▶ **Tarea**: Indica si cada afirmación coincide con el texto sobre la Unidad de Desintoxicación. Responde sí o no y cita literalmente las palabras del texto que lo deciden: (a) La Unidad de Desintoxicación se abrió en los años noventa. (b) La Unidad de Desintoxicación contó con abundantes recursos. (c) El barrio de San José estaba libre de toxicómanos.

Siempre le gustó experimentar en el mundo de las drogas, probar las que iban llegando para saber qué efectos sentía el enfermo después de su consumo y tratarlos. Era y es un hombre bueno, quizás un poco ingenuo. En los noventa cuando la droga hacía estragos en tantas ciudades, a la que Las Palmas de Gran Canaria no era ajena, alguien decidió que no estaría mal abrir una Unidad de Desintoxicación de ámbito regional y así fue.

Pocos recursos, pocos conocimientos, pero mucha buena voluntad. Mucha. El barrio de San José, por ejemplo, era un hervidero de toxicómanos y "camellos" que transitaban sus laderas noche y día, como cadáveres andantes. Había que hacer algo para que la sociedad, asustada por la situación, creyera que la Administración trataba de atajar el problema. Chapuza tras chapuza.

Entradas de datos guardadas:
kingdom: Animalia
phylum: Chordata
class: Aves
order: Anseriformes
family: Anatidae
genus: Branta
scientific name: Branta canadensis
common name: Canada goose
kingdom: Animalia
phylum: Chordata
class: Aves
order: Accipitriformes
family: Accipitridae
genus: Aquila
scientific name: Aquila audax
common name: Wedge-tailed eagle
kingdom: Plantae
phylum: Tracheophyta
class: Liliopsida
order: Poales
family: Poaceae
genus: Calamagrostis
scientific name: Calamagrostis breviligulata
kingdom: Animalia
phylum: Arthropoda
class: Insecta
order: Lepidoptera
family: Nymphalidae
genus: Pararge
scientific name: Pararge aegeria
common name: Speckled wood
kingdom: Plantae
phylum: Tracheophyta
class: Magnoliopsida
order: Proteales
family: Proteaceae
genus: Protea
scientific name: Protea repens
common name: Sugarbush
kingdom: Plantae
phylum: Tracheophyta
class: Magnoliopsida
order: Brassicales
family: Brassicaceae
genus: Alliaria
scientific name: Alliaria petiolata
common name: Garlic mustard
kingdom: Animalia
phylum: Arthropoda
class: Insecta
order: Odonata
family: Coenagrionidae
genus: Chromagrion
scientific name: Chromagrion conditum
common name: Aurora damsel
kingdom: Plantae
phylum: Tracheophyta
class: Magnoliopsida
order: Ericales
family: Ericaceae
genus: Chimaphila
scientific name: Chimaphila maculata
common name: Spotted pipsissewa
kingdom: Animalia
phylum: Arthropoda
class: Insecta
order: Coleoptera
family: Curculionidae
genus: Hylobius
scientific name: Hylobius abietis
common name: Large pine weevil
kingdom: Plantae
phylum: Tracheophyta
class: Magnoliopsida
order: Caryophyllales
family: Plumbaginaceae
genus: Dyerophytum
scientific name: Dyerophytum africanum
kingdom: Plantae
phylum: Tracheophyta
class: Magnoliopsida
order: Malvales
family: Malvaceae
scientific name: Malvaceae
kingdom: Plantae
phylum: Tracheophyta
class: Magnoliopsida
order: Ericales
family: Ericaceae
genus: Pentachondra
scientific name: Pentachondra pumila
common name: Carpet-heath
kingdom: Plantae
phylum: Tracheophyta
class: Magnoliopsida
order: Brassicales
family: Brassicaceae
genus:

▶ **Resultado esperado**:
(a) Sí: «En los noventa cuando la droga hacía estragos en tantas ciudades, a la que Las Palmas de Gran Canaria no era ajena, alguien decidió que no estaría mal abrir una Unidad de Desintoxicación de ámbito regional y así fue.»
(b) No: «Pocos recursos, pocos conocimientos, pero mucha buena voluntad.»
(c) No: «El barrio de San José, por ejemplo, era un hervidero de toxicómanos».